MRSA’s Third Wave: Part 1 – The Factory

1961 was a remarkable year. The Beatles introduced themselves to the world, performing live for the first time at the Cavern Club in Liverpool, England. Over in the United States, John Kennedy was sworn in as president and boldly announced his intention to land a man on the moon by the end of the decade. And there was this quiet little event far from the public eye that only decades later went on to capture the world’s attention — the birth of MRSA, first reported in the January edition of the British Medical Journal.

For its first 3 decades of life MRSA was a well-behaved child in the sense that we always knew where to find it – in the hospital and only in the hospital. Its numbers increased over the years, and we noticed, too, that it was springing up in more and more hospitals across the world; first throughout the UK, then on to the US, Europe, Asia, & Australia. But what it didn’t ever do is go out into the community.

Until the late 1990s. When without warning and for reasons we still don’t fully understand a Second Wave of MRSA hit, worldwide. It was turning up in schools, senior’s homes, hostels, prisons, and amongst sports teams – crowded places. In 2007 the Journal of the American Medical Association published an editorial reporting an explosion of MRSA in the US: there were some 90,000 cases that year in which about 20,000 people died. This state of affairs continues to this day but with a new twist.

In the past few years there’s been a growing suspicion among scientists that we are on the verge a potential Third Wave of MRSA, which includes brand new strains, that is coming from our food supply. They’re concerned about animal derived food, raised and brought to market from large-scale factory farms.  The basic equation is this: antibiotics in, antibiotic-resistant organisms – MRSA – out.

They made their case using numbers from 2011 about the factory farm system in the US: That 29 million pounds (15 tons) of antibiotics, are fed to 98 billion food producing cows, pigs, chickens, and turkeys raised in confined spaces, which results in 1 billion pounds (500 million tons) of waste/manure that is discarded into the surrounding environment. They thought the bugs didn’t just remain in the environment – in the soil and crops, in the water that we drink and play in, and in the foods we eat from these animals; rather, they believed the bugs transferred to the human population, making us sick or even killing us. But they lacked was the scientific proof.
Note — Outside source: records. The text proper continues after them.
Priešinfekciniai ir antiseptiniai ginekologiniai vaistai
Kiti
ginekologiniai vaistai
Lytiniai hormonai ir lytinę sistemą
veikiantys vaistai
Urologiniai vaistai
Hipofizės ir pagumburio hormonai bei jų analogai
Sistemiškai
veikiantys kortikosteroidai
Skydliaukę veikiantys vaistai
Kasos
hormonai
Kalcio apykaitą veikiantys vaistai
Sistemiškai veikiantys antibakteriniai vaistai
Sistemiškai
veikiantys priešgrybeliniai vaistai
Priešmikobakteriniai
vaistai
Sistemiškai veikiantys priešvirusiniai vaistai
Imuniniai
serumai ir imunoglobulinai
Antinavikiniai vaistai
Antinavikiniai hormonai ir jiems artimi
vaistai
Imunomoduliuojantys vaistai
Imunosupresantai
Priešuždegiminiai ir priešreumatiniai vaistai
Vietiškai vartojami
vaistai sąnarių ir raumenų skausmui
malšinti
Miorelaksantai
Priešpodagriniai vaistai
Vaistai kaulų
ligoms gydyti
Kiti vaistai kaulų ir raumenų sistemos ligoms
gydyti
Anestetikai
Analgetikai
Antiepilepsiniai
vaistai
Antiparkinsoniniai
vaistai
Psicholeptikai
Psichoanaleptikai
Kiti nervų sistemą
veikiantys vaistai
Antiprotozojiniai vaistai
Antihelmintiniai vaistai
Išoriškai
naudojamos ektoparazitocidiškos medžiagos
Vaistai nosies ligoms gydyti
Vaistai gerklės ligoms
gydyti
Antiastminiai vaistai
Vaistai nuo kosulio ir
Until this summer, when two landmark studies were published in the Journal of the American Medical Association and in the Public Library of Science that confirmed their suspicions. The JAMA study looked at the incidence of MRSA in communities near factory farms and fields fertilized with manure from those farms. They found an increased incidence of MRSA infections in those nearby populations compared to communities not near factory farms. The PLOS study compared workers on factory farms to workers on traditional farms (where antibiotics aren’t used) and found significant amounts of livestock-associated MRSA (LA-MRSA) only on workers from the factory farms.

The JAMA study tells us that MRSA flows from the animals and the factory farm environment to nearby communities. The PLOS study tells us something more disturbing – it tell us there’s a new strain of MRSA out there, which they call LA-MRSA, that is being churned out by these factory farms. A new strain of MRSA means it’s resistant to more drugs than just methicillin and therefore it’s harder to treat.

Here’s how it works. Those billions of food producing animals mentioned above live their lives in confined conditions like sardines in a can. They are shot up with antibiotics to make them grow bigger and faster, and to prevent an outbreak of disease which is made more likely by the crowded conditions they’re forced to live in. The animals stand in their feces/manure. When they are slaughtered their meat is often contaminated with the bugs that live in their feces. To dispose of the tons of manure from the animal pens it’s spread over the soil and crops in nearby fields. Once there, it leaches into surface and groundwater. The farm workers, the manure, the soil, the crops, the water, and the insects and animals that feed off these things ALL act as carriers of the bugs, bringing them to our communities. And that’s exactly what the JAMA and PLOS studies showed.

The big picture is this: Old MacDonald no longer has a farm. Food production in this century has been taken over by large industrial concerns for the same reason that the production of cars, steel, and oil became dominated by giant corporations last century – there’s just no other way to keep up with the growing demand.  We have entered into a new age of food production and along with it we have given rise to a Third Wave of MRSA that if left unchecked has the potential to outstrip both the hospital and the community as a source of the pathogen.